Supplied material START

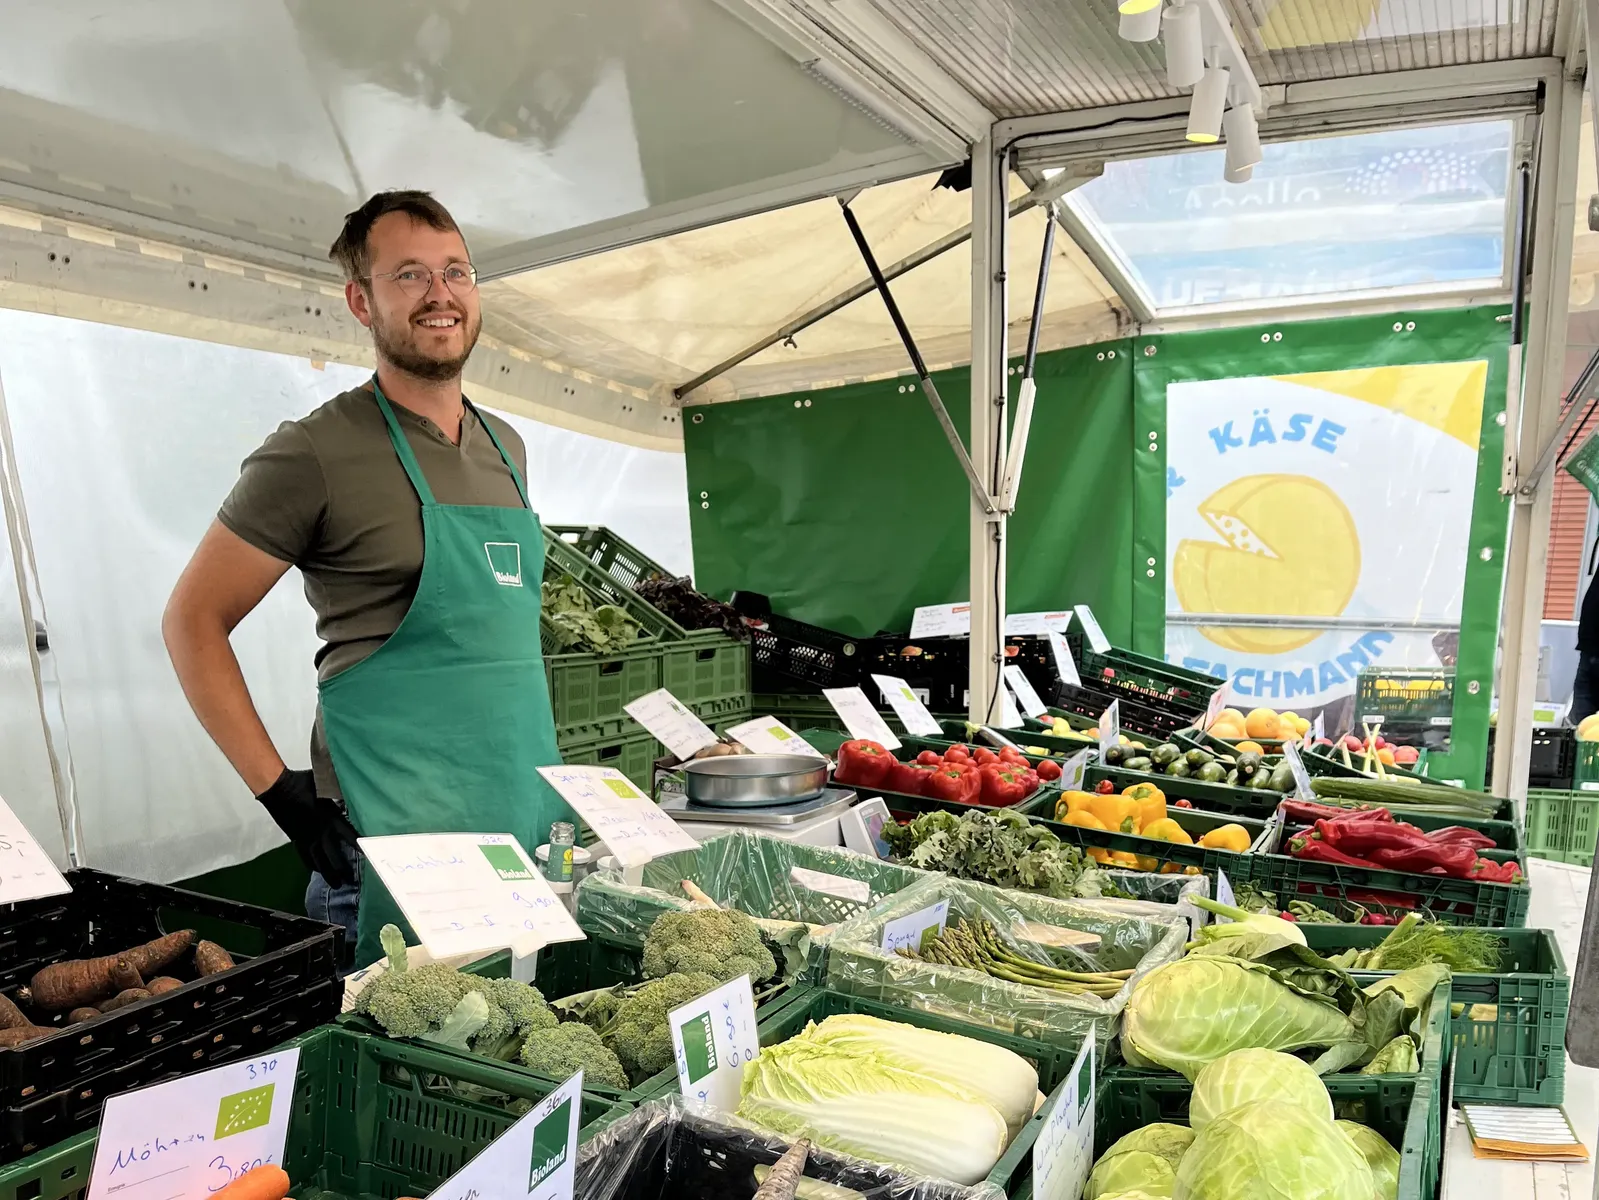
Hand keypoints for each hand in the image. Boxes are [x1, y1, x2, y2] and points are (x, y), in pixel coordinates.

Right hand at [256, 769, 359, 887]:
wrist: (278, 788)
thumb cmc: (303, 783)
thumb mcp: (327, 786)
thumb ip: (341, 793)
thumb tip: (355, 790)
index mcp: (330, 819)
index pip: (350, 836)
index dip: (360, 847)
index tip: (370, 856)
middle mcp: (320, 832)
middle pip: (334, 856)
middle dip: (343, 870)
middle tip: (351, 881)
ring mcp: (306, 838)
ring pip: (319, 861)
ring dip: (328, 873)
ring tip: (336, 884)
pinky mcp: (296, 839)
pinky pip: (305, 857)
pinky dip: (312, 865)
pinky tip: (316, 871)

Supplied material END
Supplied material START

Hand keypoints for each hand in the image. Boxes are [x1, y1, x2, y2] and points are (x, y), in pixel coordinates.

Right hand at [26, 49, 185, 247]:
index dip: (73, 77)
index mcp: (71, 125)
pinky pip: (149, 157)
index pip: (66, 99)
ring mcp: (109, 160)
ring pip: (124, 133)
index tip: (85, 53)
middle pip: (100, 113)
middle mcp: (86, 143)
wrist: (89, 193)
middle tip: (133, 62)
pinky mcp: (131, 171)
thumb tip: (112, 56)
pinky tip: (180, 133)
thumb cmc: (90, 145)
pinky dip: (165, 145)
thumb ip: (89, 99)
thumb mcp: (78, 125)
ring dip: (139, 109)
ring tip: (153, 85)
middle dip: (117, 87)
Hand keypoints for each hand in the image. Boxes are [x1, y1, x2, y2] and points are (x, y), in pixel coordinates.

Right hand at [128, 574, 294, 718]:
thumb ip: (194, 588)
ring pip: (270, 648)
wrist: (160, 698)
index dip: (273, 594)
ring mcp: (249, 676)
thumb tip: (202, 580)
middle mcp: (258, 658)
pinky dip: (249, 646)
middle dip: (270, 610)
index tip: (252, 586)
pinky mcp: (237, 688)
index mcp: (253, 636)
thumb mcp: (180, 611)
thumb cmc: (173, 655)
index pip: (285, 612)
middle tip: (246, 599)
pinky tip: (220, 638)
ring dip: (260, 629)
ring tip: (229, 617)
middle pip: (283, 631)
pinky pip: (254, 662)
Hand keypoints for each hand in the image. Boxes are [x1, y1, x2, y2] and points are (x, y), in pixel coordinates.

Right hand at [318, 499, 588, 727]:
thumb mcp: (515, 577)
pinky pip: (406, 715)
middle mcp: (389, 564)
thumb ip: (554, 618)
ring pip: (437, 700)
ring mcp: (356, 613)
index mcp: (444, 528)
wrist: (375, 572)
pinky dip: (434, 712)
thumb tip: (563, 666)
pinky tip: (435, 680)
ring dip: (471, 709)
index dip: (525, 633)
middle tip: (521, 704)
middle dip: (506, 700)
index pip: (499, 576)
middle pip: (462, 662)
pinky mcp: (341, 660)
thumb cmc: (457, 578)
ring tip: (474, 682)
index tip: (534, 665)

Supplied material END

* **What to work on**
Above are the records; repeat exactly the lines from the one holding "ring mcp: (109, 160)" down to the one holding "thumb mcp: (78, 125)", end lines included.

* **Task response**
ring mcp: (109, 160)
ring pip: (124, 133)
index tip: (85, 53)
middle pip: (100, 113)
middle mcp: (86, 143)
wrist: (89, 193)
middle tip: (133, 62)
pinky mcp: (131, 171)
thumb tip: (112, 56)
pinky tip: (180, 133)
thumb cmc: (90, 145)
pinky dip: (165, 145)
thumb ip: (89, 99)
thumb mcp: (78, 125)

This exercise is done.